__Goal of the exercise__:
Only an exact retyping of all the entries counts as an answer.

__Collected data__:
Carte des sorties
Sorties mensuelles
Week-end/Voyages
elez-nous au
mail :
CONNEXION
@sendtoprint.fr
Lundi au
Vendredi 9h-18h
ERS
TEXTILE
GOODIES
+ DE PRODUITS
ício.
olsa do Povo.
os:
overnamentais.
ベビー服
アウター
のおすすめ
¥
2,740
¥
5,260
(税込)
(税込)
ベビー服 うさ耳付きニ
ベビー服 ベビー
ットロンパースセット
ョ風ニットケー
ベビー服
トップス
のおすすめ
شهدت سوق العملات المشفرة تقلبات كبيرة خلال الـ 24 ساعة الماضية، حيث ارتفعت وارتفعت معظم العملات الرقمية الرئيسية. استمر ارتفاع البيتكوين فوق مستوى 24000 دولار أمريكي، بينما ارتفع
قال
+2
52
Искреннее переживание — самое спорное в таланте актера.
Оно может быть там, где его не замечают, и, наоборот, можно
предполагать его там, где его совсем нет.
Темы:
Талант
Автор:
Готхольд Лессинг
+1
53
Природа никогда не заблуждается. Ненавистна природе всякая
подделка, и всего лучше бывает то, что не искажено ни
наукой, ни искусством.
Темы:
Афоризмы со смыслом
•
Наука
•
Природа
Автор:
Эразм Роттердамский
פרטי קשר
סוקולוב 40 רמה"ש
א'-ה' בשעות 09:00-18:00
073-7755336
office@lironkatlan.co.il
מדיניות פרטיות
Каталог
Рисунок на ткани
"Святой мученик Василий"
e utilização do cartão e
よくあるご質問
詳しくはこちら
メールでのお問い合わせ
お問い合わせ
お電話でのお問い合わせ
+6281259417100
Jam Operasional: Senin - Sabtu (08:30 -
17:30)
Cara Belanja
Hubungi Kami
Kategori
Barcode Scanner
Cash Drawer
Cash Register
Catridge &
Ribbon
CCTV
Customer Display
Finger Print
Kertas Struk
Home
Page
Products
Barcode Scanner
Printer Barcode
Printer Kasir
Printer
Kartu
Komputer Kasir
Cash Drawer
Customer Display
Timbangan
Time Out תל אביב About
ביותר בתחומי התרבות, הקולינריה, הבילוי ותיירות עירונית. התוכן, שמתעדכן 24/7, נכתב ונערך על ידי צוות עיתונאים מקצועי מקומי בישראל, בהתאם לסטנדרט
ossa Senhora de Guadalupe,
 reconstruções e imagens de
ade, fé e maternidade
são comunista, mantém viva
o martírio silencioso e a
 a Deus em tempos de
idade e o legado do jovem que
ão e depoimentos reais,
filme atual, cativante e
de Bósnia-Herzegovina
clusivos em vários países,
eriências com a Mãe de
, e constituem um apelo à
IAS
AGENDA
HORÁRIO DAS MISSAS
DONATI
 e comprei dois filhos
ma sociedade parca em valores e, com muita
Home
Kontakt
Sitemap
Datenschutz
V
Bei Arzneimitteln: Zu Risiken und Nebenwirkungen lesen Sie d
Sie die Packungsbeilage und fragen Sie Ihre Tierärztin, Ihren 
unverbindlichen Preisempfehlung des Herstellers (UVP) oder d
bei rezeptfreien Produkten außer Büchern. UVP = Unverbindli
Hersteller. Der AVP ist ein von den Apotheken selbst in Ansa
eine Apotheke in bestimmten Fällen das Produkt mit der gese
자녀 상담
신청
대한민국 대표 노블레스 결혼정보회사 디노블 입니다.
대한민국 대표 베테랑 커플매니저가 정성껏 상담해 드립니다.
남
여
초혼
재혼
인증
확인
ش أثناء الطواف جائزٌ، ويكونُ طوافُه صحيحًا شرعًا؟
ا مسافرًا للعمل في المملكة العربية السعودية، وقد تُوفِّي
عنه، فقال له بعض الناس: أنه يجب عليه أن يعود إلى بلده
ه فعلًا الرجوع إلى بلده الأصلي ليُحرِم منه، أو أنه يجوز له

__Answer to this task__:
Carte des sorties
Sorties mensuelles
Week-end/Voyages
elez-nous au
mail :
CONNEXION
@sendtoprint.fr
Lundi au
Vendredi 9h-18h
ERS
TEXTILE
GOODIES
+ DE PRODUITS
ício.
olsa do Povo.
os:
overnamentais.
ベビー服
アウター
のおすすめ
¥
2,740
¥
5,260
(税込)
(税込)
ベビー服 うさ耳付きニ
ベビー服 ベビー
ットロンパースセット
ョ風ニットケー
ベビー服
トップス
のおすすめ
شهدت سوق العملات المشفرة تقلبات كبيرة خلال الـ 24 ساعة الماضية، حيث ارتفعت وارتفعت معظم العملات الرقمية الرئيسية. استمر ارتفاع البيتكوين فوق مستوى 24000 دولار أمريكي، بينما ارتفع
قال
+2
52
Искреннее переживание — самое спорное в таланте актера.
Оно может быть там, где его не замечают, и, наоборот, можно
предполагать его там, где его совсем нет.
Темы:
Талант
Автор:
Готхольд Лессинг
+1
53
Природа никогда не заблуждается. Ненавистна природе всякая
подделка, и всего лучше бывает то, что не искажено ни
наукой, ни искусством.
Темы:
Афоризмы со смыслом
•
Наука
•
Природа
Автор:
Эразм Роттердамский
פרטי קשר
סוקולוב 40 רמה"ש
א'-ה' בשעות 09:00-18:00
073-7755336
office@lironkatlan.co.il
מדיניות פרטיות
Каталог
Рисунок на ткани
"Святой мученик Василий"
e utilização do cartão e
よくあるご質問
詳しくはこちら
メールでのお問い合わせ
お問い合わせ
お電話でのお問い合わせ
+6281259417100
Jam Operasional: Senin - Sabtu (08:30 -
17:30)
Cara Belanja
Hubungi Kami
Kategori
Barcode Scanner
Cash Drawer
Cash Register
Catridge &
Ribbon
CCTV
Customer Display
Finger Print
Kertas Struk
Home
Page
Products
Barcode Scanner
Printer Barcode
Printer Kasir
Printer
Kartu
Komputer Kasir
Cash Drawer
Customer Display
Timbangan
Time Out תל אביב About
ביותר בתחומי התרבות, הקולינריה, הבילוי ותיירות עירונית. התוכן, שמתעדכן 24/7, נכתב ונערך על ידי צוות עיתונאים מקצועי מקומי בישראל, בהתאם לסטנדרט
ossa Senhora de Guadalupe,
 reconstruções e imagens de
ade, fé e maternidade
são comunista, mantém viva
o martírio silencioso e a
 a Deus em tempos de
idade e o legado do jovem que
ão e depoimentos reais,
filme atual, cativante e
de Bósnia-Herzegovina
clusivos em vários países,
eriências com a Mãe de
, e constituem um apelo à
IAS
AGENDA
HORÁRIO DAS MISSAS
DONATI
 e comprei dois filhos
ma sociedade parca em valores e, com muita
Home
Kontakt
Sitemap
Datenschutz
V
Bei Arzneimitteln: Zu Risiken und Nebenwirkungen lesen Sie d
Sie die Packungsbeilage und fragen Sie Ihre Tierärztin, Ihren 
unverbindlichen Preisempfehlung des Herstellers (UVP) oder d
bei rezeptfreien Produkten außer Büchern. UVP = Unverbindli
Hersteller. Der AVP ist ein von den Apotheken selbst in Ansa
eine Apotheke in bestimmten Fällen das Produkt mit der gese
자녀 상담
신청
대한민국 대표 노블레스 결혼정보회사 디노블 입니다.
대한민국 대표 베테랑 커플매니저가 정성껏 상담해 드립니다.
남
여
초혼
재혼
인증
확인
ش أثناء الطواف جائزٌ، ويكونُ طوافُه صحيحًا شرعًا؟
ا مسافرًا للعمل في المملكة العربية السعودية، وقد تُوفِّي
عنه، فقال له بعض الناس: أنه يجب عليه أن يعود إلى بلده
ه فعلًا الرجوع إلى بلده الأصلي ليُحرِم منه، أو أنه يجوز له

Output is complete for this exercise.